Danes Scan Home-Made Submarine for any Concealed Areas

Inventor Peter Madsen is being held in the death of the 30-year-old Wall, who was last seen alive Aug. 10 aboard the submarine

Police technicians board the amateur-built submarine UC3 Nautilus on a pier in Copenhagen harbour, Denmark, Monday morning, Aug. 14, 2017, to conduct forensic probes in connection with a murder investigation, photo: Ritzau Foto via AP/Mogens Flindt
4 months ago

COPENHAGEN, Denmark – Danish police on Tuesday scanned a home-made submarine where Swedish journalist Kim Wall was last seen alive, saying they are looking for any possible concealed cavities.

The 40-ton, nearly 18 meter-long (60 foot-long) submarine, which sank earlier this month, now stands on land in a remote corner of Copenhagen’s harbor where a mobile cargo scanner has been deployed.

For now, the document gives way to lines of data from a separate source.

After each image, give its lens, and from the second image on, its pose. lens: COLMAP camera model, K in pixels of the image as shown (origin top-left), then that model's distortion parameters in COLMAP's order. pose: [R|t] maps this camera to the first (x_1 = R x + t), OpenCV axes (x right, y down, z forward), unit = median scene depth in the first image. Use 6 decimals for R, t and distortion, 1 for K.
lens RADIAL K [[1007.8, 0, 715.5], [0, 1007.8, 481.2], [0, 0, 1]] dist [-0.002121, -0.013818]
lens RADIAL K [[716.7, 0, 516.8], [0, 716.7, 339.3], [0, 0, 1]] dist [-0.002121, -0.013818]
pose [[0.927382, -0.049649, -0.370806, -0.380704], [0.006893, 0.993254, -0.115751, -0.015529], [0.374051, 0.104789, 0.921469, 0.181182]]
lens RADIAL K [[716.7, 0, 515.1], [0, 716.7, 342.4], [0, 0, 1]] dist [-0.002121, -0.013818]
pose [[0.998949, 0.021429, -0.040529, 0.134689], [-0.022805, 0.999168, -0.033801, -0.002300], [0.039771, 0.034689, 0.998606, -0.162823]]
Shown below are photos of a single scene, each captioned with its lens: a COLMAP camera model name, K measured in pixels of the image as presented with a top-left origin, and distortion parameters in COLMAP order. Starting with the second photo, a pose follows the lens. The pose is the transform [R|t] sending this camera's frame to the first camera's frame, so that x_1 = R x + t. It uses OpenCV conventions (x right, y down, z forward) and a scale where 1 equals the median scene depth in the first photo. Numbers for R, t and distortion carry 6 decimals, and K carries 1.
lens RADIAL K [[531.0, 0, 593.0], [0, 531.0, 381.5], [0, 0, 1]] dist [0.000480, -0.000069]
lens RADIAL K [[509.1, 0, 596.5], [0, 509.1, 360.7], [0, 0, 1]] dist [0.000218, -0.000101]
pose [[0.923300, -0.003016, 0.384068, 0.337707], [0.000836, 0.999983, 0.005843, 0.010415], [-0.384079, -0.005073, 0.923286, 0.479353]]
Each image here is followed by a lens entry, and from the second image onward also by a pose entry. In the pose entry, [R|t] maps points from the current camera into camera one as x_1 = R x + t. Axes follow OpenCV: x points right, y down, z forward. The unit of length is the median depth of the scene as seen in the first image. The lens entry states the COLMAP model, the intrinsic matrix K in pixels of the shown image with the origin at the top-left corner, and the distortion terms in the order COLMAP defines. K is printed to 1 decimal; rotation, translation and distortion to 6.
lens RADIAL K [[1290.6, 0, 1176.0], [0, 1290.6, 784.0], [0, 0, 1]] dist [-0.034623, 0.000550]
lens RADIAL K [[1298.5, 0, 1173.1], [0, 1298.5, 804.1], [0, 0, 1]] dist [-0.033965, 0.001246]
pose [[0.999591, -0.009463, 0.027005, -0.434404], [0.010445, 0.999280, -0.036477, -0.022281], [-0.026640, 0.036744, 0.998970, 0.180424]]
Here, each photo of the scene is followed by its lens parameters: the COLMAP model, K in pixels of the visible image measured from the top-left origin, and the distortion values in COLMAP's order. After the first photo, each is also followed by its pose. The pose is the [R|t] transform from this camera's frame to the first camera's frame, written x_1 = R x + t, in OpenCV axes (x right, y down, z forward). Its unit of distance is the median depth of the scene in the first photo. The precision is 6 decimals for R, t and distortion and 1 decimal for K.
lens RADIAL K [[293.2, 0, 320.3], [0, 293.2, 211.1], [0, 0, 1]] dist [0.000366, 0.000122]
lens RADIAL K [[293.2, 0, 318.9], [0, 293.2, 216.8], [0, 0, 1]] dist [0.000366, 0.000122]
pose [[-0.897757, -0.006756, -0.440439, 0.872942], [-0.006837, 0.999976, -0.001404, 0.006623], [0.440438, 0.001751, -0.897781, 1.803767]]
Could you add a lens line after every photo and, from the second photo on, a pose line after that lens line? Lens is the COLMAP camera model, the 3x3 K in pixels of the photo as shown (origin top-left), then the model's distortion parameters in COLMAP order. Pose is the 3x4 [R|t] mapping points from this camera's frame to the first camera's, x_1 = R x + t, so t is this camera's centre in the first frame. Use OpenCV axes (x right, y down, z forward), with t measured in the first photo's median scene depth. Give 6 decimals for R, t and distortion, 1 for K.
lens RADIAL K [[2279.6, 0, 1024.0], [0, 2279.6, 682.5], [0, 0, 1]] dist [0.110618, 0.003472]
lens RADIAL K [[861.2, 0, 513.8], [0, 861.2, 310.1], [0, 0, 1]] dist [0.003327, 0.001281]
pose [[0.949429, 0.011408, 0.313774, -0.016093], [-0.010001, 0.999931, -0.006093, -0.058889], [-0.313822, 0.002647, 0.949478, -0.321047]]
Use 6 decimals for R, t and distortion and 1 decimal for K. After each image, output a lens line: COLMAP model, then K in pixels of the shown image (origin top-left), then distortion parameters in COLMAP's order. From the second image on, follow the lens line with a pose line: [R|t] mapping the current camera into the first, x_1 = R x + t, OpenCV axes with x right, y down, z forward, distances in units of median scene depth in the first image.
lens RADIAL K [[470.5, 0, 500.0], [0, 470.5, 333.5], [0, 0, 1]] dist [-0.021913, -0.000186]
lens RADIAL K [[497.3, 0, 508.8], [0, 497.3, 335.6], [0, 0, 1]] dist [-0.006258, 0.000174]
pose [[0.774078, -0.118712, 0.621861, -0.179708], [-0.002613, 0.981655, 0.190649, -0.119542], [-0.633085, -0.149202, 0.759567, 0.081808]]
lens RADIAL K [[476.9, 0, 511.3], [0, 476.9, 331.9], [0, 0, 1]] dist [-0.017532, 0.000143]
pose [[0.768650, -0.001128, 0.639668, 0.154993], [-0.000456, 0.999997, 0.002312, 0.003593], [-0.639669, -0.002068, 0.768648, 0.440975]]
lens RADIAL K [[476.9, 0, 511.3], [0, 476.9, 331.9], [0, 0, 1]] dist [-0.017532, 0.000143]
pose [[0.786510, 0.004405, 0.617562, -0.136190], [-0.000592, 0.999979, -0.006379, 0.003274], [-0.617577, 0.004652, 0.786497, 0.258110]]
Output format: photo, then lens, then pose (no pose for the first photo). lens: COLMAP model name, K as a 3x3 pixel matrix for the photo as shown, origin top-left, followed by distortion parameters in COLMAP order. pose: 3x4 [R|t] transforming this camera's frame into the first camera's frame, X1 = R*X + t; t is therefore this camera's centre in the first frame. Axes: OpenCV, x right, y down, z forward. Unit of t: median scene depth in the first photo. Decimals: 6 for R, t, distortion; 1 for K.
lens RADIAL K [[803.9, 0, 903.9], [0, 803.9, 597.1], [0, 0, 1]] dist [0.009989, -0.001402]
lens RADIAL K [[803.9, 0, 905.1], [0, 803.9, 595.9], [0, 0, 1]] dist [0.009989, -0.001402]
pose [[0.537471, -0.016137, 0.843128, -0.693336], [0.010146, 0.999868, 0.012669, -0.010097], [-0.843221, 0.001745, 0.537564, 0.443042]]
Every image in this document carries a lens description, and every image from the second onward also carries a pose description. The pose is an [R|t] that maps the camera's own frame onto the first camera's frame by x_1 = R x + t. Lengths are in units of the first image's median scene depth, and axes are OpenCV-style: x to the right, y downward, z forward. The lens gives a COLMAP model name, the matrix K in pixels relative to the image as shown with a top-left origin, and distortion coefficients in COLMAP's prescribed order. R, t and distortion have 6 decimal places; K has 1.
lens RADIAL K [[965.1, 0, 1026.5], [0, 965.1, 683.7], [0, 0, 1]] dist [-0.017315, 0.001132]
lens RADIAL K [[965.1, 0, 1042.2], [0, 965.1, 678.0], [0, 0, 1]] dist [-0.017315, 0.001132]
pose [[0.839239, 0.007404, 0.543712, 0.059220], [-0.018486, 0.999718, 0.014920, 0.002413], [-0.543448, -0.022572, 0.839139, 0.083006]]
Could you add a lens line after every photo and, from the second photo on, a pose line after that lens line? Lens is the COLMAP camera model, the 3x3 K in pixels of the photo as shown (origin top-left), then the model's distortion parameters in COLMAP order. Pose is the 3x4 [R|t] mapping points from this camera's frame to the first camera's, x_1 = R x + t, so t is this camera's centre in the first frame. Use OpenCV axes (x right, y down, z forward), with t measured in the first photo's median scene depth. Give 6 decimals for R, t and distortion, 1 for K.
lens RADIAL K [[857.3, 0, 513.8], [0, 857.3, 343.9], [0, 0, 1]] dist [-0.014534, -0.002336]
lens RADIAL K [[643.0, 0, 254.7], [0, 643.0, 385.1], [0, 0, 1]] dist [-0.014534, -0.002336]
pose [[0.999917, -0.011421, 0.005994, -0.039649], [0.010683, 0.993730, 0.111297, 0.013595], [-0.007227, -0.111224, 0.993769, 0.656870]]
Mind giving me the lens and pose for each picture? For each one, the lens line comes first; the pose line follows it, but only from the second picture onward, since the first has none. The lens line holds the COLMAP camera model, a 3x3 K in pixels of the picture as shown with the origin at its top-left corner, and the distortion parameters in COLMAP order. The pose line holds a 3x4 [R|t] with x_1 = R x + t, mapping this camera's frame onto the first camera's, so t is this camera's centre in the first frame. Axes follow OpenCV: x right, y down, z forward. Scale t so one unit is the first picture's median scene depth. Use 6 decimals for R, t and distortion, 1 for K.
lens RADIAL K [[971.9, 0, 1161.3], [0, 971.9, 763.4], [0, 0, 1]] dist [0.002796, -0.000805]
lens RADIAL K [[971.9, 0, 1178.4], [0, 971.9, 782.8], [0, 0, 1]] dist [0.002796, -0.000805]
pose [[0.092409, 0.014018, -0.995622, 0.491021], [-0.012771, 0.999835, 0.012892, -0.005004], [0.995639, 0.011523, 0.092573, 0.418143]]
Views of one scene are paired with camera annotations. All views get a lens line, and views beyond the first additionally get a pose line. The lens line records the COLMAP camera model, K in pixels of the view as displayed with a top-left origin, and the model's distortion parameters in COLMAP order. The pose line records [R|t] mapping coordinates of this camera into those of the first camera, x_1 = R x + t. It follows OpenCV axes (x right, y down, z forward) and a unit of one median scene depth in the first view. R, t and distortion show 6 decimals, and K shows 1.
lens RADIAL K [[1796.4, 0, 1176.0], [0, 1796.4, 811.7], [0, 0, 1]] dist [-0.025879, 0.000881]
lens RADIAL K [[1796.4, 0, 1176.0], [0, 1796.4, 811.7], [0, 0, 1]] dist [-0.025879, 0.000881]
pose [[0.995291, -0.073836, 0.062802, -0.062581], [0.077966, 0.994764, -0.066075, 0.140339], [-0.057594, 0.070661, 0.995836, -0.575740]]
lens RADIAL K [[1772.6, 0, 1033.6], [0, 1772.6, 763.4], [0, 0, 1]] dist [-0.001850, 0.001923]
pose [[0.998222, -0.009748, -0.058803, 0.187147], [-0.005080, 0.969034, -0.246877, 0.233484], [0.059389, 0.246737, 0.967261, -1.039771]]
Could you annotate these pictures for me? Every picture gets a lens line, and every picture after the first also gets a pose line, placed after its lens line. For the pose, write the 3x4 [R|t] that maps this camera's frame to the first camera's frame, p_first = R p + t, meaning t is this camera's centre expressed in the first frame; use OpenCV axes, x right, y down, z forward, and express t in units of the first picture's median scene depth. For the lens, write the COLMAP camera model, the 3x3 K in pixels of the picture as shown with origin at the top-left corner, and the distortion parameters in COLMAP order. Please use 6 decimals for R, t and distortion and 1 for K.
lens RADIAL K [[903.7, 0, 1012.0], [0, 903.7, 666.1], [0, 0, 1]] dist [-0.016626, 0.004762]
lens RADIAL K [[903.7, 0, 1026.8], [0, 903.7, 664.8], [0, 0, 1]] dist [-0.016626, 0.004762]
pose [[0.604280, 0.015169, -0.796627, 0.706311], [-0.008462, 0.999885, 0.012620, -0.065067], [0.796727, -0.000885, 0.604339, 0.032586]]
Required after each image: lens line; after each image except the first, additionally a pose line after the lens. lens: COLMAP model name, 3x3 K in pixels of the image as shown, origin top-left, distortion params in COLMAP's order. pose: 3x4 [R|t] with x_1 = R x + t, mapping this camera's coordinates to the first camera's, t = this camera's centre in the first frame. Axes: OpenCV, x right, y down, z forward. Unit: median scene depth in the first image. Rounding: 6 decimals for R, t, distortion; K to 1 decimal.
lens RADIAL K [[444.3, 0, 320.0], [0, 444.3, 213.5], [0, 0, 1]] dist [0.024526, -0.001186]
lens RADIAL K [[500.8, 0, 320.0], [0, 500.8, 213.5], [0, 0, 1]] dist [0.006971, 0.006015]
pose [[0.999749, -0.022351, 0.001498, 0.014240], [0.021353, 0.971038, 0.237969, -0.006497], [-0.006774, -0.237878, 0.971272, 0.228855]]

In Tuesday’s statement, police said Swedish colleagues with dogs specially trained to search for corpses in the water were combing the Copenhagen coast looking for clothing and more missing body parts from Swedish journalist Kim Wall. Her naked, headless torso was found Aug. 21. That search is expected to last two days, police said.

On Monday, a search with a plane over the coastline produced no results, police said.

Inventor Peter Madsen is being held in the death of the 30-year-old Wall, who was last seen alive Aug. 10 aboard the submarine. Madsen, who faces preliminary manslaughter and indecent handling of a corpse charges, has denied wrongdoing. He says Walls died in an accident and he buried her at sea.

Police said earlier that Wall’s head, arms and legs had been deliberately cut off and a piece of metal had been attached to the torso “likely with the purpose to make it sink.” Police also said marks on the torso indicated that someone had tried to press air out of the body so it wouldn’t float.

Madsen was detained after being rescued Aug. 11 from the sinking submarine. Police believe that Madsen deliberately scuttled the vessel.